Infections and infestations
On the part of the immune system
Rare: hypersensitivity reactions (including anaphylactic reactions, angioedema and urticaria)*.
Metabolism and nutrition
Uncommon: increased appetite.
From the nervous system
Common: drowsiness, headache, dizziness.
Uncommon: disturbance in attention.
From the heart
Rare: tachycardia and palpitations*.
Respiratory system
Uncommon: nosebleed, dry nasal mucosa, cough, dry throat, pain in the pharynx and larynx.
From the digestive system
Common: dry mouth.
Uncommon: nausea, upper abdominal pain, diarrhoea, dyspepsia, vomiting, abdominal pain, constipation.
Skin and subcutaneous tissue disorders
Uncommon: rash.
Musculoskeletal and connective tissue disorders
Uncommon: back pain, arthralgia, myalgia.
General violations
Common: fatigue, asthenia.
Uncommon: thirst, malaise, fever, irritability.
Violations detected as a result of laboratory tests
Uncommon: increased blood creatine phosphokinase, increased alanine aminotransferase, increased aspartate aminotransferase, abnormal liver function tests, weight gain.

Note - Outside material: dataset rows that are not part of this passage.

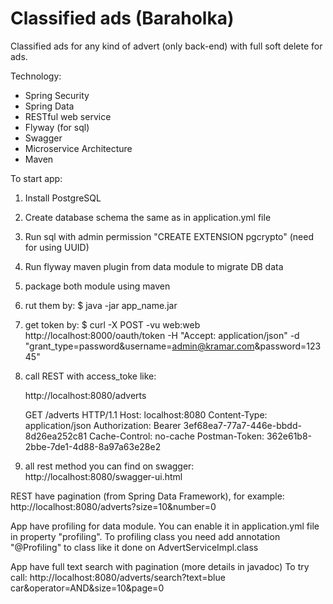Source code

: # Classified ads (Baraholka)

Classified ads for any kind of advert (only back-end) with full soft delete for ads.

Technology:
- Spring Security
- Spring Data
- RESTful web service 
- Flyway (for sql)
- Swagger
- Microservice Architecture 
- Maven


To start app:
 1. Install PostgreSQL
 2. Create database schema the same as in application.yml file
 3. Run sql with admin permission "CREATE EXTENSION pgcrypto" (need for using UUID)
 4. Run flyway maven plugin from data module to migrate DB data
 5. package both module using maven
 6. rut them by: $ java -jar app_name.jar
 7. get token by: $ curl -X POST -vu web:web http://localhost:8000/oauth/token  -H "Accept: application/json" -d "grant_type=password&username=admin@kramar.com&password=12345"
 8. call REST with access_toke like:
    
    http://localhost:8080/adverts
    
    GET /adverts HTTP/1.1
    Host: localhost:8080
    Content-Type: application/json
    Authorization: Bearer 3ef68ea7-77a7-446e-bbdd-8d26ea252c81
    Cache-Control: no-cache
    Postman-Token: 362e61b8-2bbe-7de1-4d88-8a97a63e28e2

 9. all rest method you can find on swagger:
    http://localhost:8080/swagger-ui.html
    

REST have pagination (from Spring Data Framework), for example:
http://localhost:8080/adverts?size=10&number=0 


App have profiling for data module. 
You can enable it in application.yml file in property "profiling".
To profiling class you need add annotation "@Profiling" to class like it done on AdvertServiceImpl.class


App have full text search with pagination (more details in javadoc)
To try call:
http://localhost:8080/adverts/search?text=blue car&operator=AND&size=10&page=0



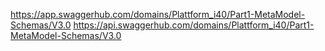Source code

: https://app.swaggerhub.com/domains/Plattform_i40/Part1-MetaModel-Schemas/V3.0
https://api.swaggerhub.com/domains/Plattform_i40/Part1-MetaModel-Schemas/V3.0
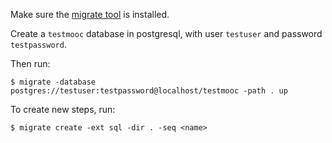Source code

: Make sure the [migrate tool](https://github.com/golang-migrate/migrate) is
installed.

Create a `testmooc` database in postgresql, with user `testuser` and password
`testpassword`.

Then run:

    $ migrate -database postgres://testuser:testpassword@localhost/testmooc -path . up

To create new steps, run:

    $ migrate create -ext sql -dir . -seq <name>
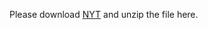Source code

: Please download [NYT](https://drive.google.com/drive/folders/0B--ZKWD8ahE4UktManVsY1REOUk?usp=sharing) and unzip the file here.
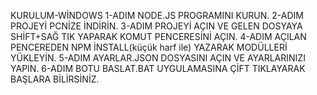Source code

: KURULUM-WİNDOWS
1-ADIM NODE.JS PROGRAMINI KURUN.
2-ADIM PROJEYİ PCNİZE İNDİRİN.
3-ADIM PROJEYİ AÇIN VE GELEN DOSYAYA SHİFT+SAĞ TIK YAPARAK KOMUT PENCERESİNİ AÇIN.
4-ADIM AÇILAN PENCEREDEN NPM İNSTALL(küçük harf ile) YAZARAK MODÜLLERİ YÜKLEYİN.
5-ADIM AYARLAR.JSON DOSYASINI AÇIN VE AYARLARINIZI YAPIN.
6-ADIM BOTU BASLAT.BAT UYGULAMASINA ÇİFT TIKLAYARAK BAŞLARA BİLİRSİNİZ.
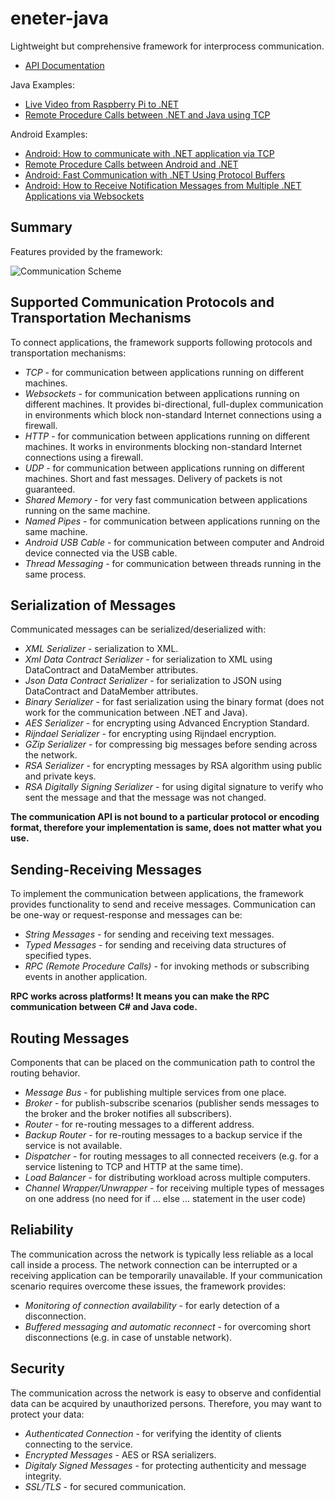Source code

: # eneter-java
Lightweight but comprehensive framework for interprocess communication.

* [API Documentation](https://ng-eneter.github.io/eneter-java/index.html)

Java Examples:
* [Live Video from Raspberry Pi to .NET](http://eneter.blogspot.com/2014/08/live-video-from-raspberry-pi-to-net.html)
* [Remote Procedure Calls between .NET and Java using TCP](http://eneter.blogspot.com/2014/06/remote-procedure-calls-between-net-and.html)

Android Examples:
* [Android: How to communicate with .NET application via TCP](https://www.codeproject.com/Articles/340714/Android-How-to-communicate-with-NET-application-vi)
* [Remote Procedure Calls between Android and .NET](https://www.codeproject.com/Articles/749534/Remote-Procedure-Calls-between-Android-and-NET)
* [Android: Fast Communication with .NET Using Protocol Buffers](https://www.codeproject.com/Articles/640249/Android-Fast-Communication-with-NET-Using-Protocol)
* [Android: How to Receive Notification Messages from Multiple .NET Applications via Websockets](https://www.codeproject.com/Articles/433513/Android-How-to-Receive-Notification-Messages-from)


## Summary
Features provided by the framework:

![Communication Scheme](https://github.com/ng-eneter/eneter-net/blob/master/enetercomponents.svg)

## Supported Communication Protocols and Transportation Mechanisms
To connect applications, the framework supports following protocols and transportation mechanisms:
* _TCP_ - for communication between applications running on different machines.
* _Websockets_ - for communication between applications running on different machines. It provides bi-directional, full-duplex communication in environments which block non-standard Internet connections using a firewall.
* _HTTP_ - for communication between applications running on different machines. It works in environments blocking non-standard Internet connections using a firewall.
* _UDP_ - for communication between applications running on different machines. Short and fast messages. Delivery of packets is not guaranteed.
* _Shared Memory_ - for very fast communication between applications running on the same machine.
* _Named Pipes_ - for communication between applications running on the same machine.
* _Android USB Cable_ - for communication between computer and Android device connected via the USB cable.
* _Thread Messaging_ - for communication between threads running in the same process.

## Serialization of Messages
Communicated messages can be serialized/deserialized with:
* _XML Serializer_ - serialization to XML.
* _Xml Data Contract Serializer_ - for serialization to XML using DataContract and DataMember attributes.
* _Json Data Contract Serializer_ - for serialization to JSON using DataContract and DataMember attributes.
* _Binary Serializer_ - for fast serialization using the binary format (does not work for the communication between .NET and Java).
* _AES Serializer_ - for encrypting using Advanced Encryption Standard.
* _Rijndael Serializer_ - for encrypting using Rijndael encryption.
* _GZip Serializer_ - for compressing big messages before sending across the network.
* _RSA Serializer_ - for encrypting messages by RSA algorithm using public and private keys.
* _RSA Digitally Signing Serializer_ - for using digital signature to verify who sent the message and that the message was not changed.

**The communication API is not bound to a particular protocol or encoding format, therefore your implementation is same, does not matter what you use.**

## Sending-Receiving Messages
To implement the communication between applications, the framework provides functionality to send and receive messages. Communication can be one-way or request-response and messages can be:
* _String Messages_ - for sending and receiving text messages.
* _Typed Messages_ - for sending and receiving data structures of specified types.
* _RPC (Remote Procedure Calls)_ - for invoking methods or subscribing events in another application.

**RPC works across platforms! It means you can make the RPC communication between C# and Java code.**

## Routing Messages
Components that can be placed on the communication path to control the routing behavior.
* _Message Bus_ - for publishing multiple services from one place.
* _Broker_ - for publish-subscribe scenarios (publisher sends messages to the broker and the broker notifies all subscribers).
* _Router_ - for re-routing messages to a different address.
* _Backup Router_ - for re-routing messages to a backup service if the service is not available.
* _Dispatcher_ - for routing messages to all connected receivers (e.g. for a service listening to TCP and HTTP at the same time).
* _Load Balancer_ - for distributing workload across multiple computers.
* _Channel Wrapper/Unwrapper_ - for receiving multiple types of messages on one address (no need for if ... else ... statement in the user code)

## Reliability
The communication across the network is typically less reliable as a local call inside a process. The network connection can be interrupted or a receiving application can be temporarily unavailable. If your communication scenario requires overcome these issues, the framework provides:
* _Monitoring of connection availability_ - for early detection of a disconnection.
* _Buffered messaging and automatic reconnect_ - for overcoming short disconnections (e.g. in case of unstable network).

## Security
The communication across the network is easy to observe and confidential data can be acquired by unauthorized persons. Therefore, you may want to protect your data:
* _Authenticated Connection_ - for verifying the identity of clients connecting to the service.
* _Encrypted Messages_ - AES or RSA serializers.
* _Digitaly Signed Messages_ - for protecting authenticity and message integrity.
* _SSL/TLS_ - for secured communication.

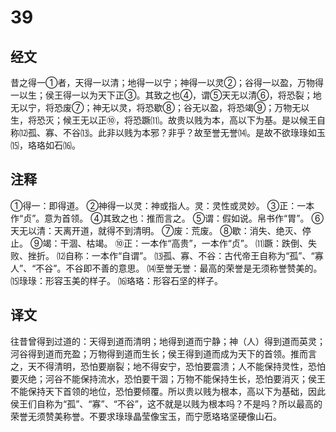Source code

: # 39

## 经文

昔之得一①者，天得一以清；地得一以宁；神得一以灵②；谷得一以盈，万物得一以生；侯王得一以为天下正③。其致之也④，谓⑤天无以清⑥，将恐裂；地无以宁，将恐废⑦；神无以灵，将恐歇⑧；谷无以盈，将恐竭⑨；万物无以生，将恐灭；候王无以正⑩，将恐蹶⑾。故贵以贱为本，高以下为基。是以候王自称⑿孤、寡、不谷⒀。此非以贱为本邪？非乎？故至誉无誉⒁。是故不欲琭琭如玉⒂，珞珞如石⒃。

## 注释

①得一：即得道。
②神得一以灵：神或指人。灵：灵性或灵妙。
③正：一本作“贞”。意为首领。
④其致之也：推而言之。
⑤谓：假如说。帛书作“胃”。
⑥天无以清：天离开道，就得不到清明。
⑦废：荒废。
⑧歇：消失、绝灭、停止。
⑨竭：干涸、枯竭。
⑩正：一本作“高贵”，一本作“贞”。
⑾蹶：跌倒、失败、挫折。
⑿自称：一本作“自谓”。
⒀孤、寡、不谷：古代帝王自称为“孤”、“寡人”、“不谷”。不谷即不善的意思。
⒁至誉无誉：最高的荣誉是无须称誉赞美的。
⒂琭琭：形容玉美的样子。
⒃珞珞：形容石坚的样子。

## 译文

往昔曾得到过道的：天得到道而清明；地得到道而宁静；神（人）得到道而英灵；河谷得到道而充盈；万物得到道而生长；侯王得到道而成为天下的首领。推而言之，天不得清明，恐怕要崩裂；地不得安宁，恐怕要震溃；人不能保持灵性，恐怕要灭绝；河谷不能保持流水，恐怕要干涸；万物不能保持生长，恐怕要消灭；侯王不能保持天下首领的地位，恐怕要倾覆。所以贵以贱为根本，高以下为基础，因此侯王们自称为“孤”、“寡”、“不谷”，这不就是以贱为根本吗？不是吗？所以最高的荣誉无须赞美称誉。不要求琭琭晶莹像宝玉，而宁愿珞珞坚硬像山石。
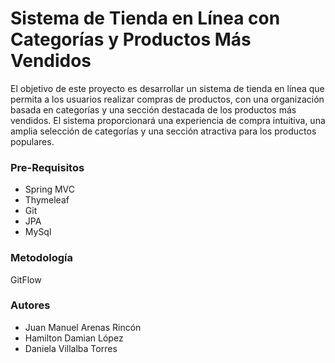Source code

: # Sistema de Tienda en Línea con Categorías y Productos Más Vendidos

El objetivo de este proyecto es desarrollar un sistema de tienda en línea que permita a los usuarios realizar compras de productos, con una organización basada en categorías y una sección destacada de los productos más vendidos. El sistema proporcionará una experiencia de compra intuitiva, una amplia selección de categorías y una sección atractiva para los productos populares.

### Pre-Requisitos

* Spring MVC
* Thymeleaf
* Git
* JPA
* MySql

### Metodología
GitFlow

### Autores
* Juan Manuel Arenas Rincón 
* Hamilton Damian López 
* Daniela Villalba Torres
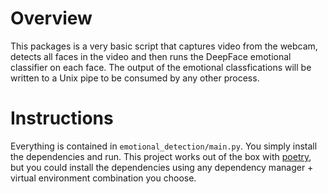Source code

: # Overview
This packages is a very basic script that captures video from the webcam, detects all faces in the video and then runs the DeepFace emotional classifier on each face. The output of the emotional classfications will be written to a Unix pipe to be consumed by any other process.

# Instructions
Everything is contained in `emotional_detection/main.py`. You simply install the dependencies and run. This project works out of the box with [poetry](https://python-poetry.org/), but you could install the dependencies using any dependency manager + virtual environment combination you choose.
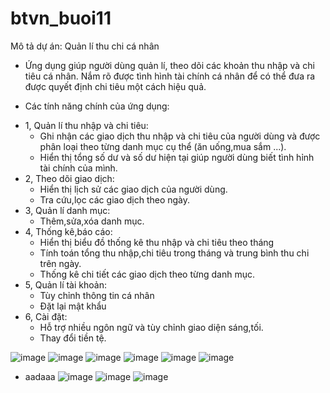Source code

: # btvn_buoi11

Mô tả dự án: Quản lí thu chi cá nhân
 - Ứng dụng giúp người dùng quản lí, theo dõi các khoản thu nhập và chi tiêu cá nhân. Nắm rõ được tình hình tài chính cá nhân để có thể đưa ra được quyết định chi tiêu một cách hiệu quả.
 * Các tính năng chính của ứng dụng:
  - 1, Quản lí thu nhập và chi tiêu:
    - Ghi nhận các giao dịch thu nhập và chi tiêu của người dùng và được phân loại theo từng danh mục cụ thể (ăn uống,mua sắm ...).
    - Hiển thị tổng số dư và số dư hiện tại giúp người dùng biết tình hỉnh tài chính của mình.
  - 2, Theo dõi giao dịch:
    - Hiển thị lịch sử các giao dịch của người dùng.
    - Tra cứu,lọc các giao dịch theo ngày.
  - 3, Quản lí danh mục:
    - Thêm,sửa,xóa danh mục.
  - 4, Thống kê,báo cáo:
    - Hiển thị biểu đồ thống kê thu nhập và chi tiêu theo tháng
    - Tính toán tổng thu nhập,chi tiêu trong tháng và trung bình thu chi trên ngày.
    - Thống kê chi tiết các giao dịch theo từng danh mục.
  - 5, Quản lí tài khoản:
    - Tùy chỉnh thông tin cá nhân
    - Đặt lại mật khẩu
  - 6, Cài đặt:
    - Hỗ trợ nhiều ngôn ngữ và tùy chỉnh giao diện sáng,tối.
    - Thay đổi tiền tệ.
  
![image](https://github.com/user-attachments/assets/af9d6108-77d6-411c-abf0-622c286c584a)
![image](https://github.com/user-attachments/assets/bff238fc-ffc5-4610-8d88-87100d6c30a5)
![image](https://github.com/user-attachments/assets/eca0a012-f1f8-44df-8ea5-896eae0d7179)
![image](https://github.com/user-attachments/assets/0b7791b7-afea-4c76-b574-d6f0decb76c2)
![image](https://github.com/user-attachments/assets/294ea284-d197-4d3d-8c9f-c218e408f03a)
![image](https://github.com/user-attachments/assets/369c7289-3d47-476f-b625-dbcf3d9a3c53)
- aadaaa
![image](https://github.com/user-attachments/assets/9ff44be4-d843-44b1-b442-4eb8d8432447)
![image](https://github.com/user-attachments/assets/fa1e4762-26b0-41a9-9450-3594fdd16243)
![image](https://github.com/user-attachments/assets/4ae005cb-a2c7-488b-a723-c3c422df3da4)
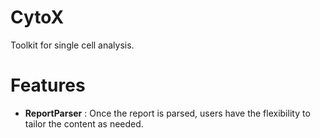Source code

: # CytoX
Toolkit for single cell analysis.

# Features
<ul>
  <li><b>ReportParser</b> : Once the report is parsed, users have the flexibility to tailor the content as needed.</li>
</ul>
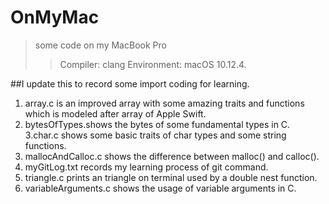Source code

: # OnMyMac
> some code on my MacBook Pro
>> Compiler: clang
>> Environment: macOS 10.12.4.   

##I update this to record some import coding for learning.  
1. array.c is an improved array with some amazing traits and functions which is modeled after array of Apple Swift.  
2. bytesOfTypes.shows the bytes of some fundamental types in C.  
3.char.c shows some basic traits of char types and some string functions.  
4. mallocAndCalloc.c shows the difference between malloc() and calloc().  
5. myGitLog.txt records my learning process of git command.  
6. triangle.c prints an triangle on terminal used by a double nest function.  
7. variableArguments.c shows the usage of variable arguments in C.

*Tachycardia, palpitations and hypersensitivity reactions (including anaphylactic reactions, angioedema and urticaria) have been reported during post-marketing use of rupatadine 10 mg tablets.
Reporting of suspected adverse reactions
It is important to report possible adverse reactions after a drug is registered.
This allows for constant monitoring of the balance of benefits and risks of the medicinal product. In the event of undesirable manifestations, adverse reactions or in the absence of therapeutic effect, it is necessary to report to the address ZENTIVA UKRAINE LLC, 02660, Kyiv, Brovarskyi Avenue, 5 "I", tel./fax: +38 044 517-75-00, e-mail address PV-Ukraine@zentiva.com
Expiration date
3 years.
Storage conditions
Store in the cardboard box to protect from light.
Keep out of reach of children.
Packaging
10 tablets in a blister, 1 blister in a cardboard box.
Vacation category
According to the recipe.
Producer
NOUKOR HELS, S.A.
Location of the manufacturer and address of its place of business
Avda Cami Reyal, 51-57, Palau Solita y Plegamans, 08184, Barcelona, Spain.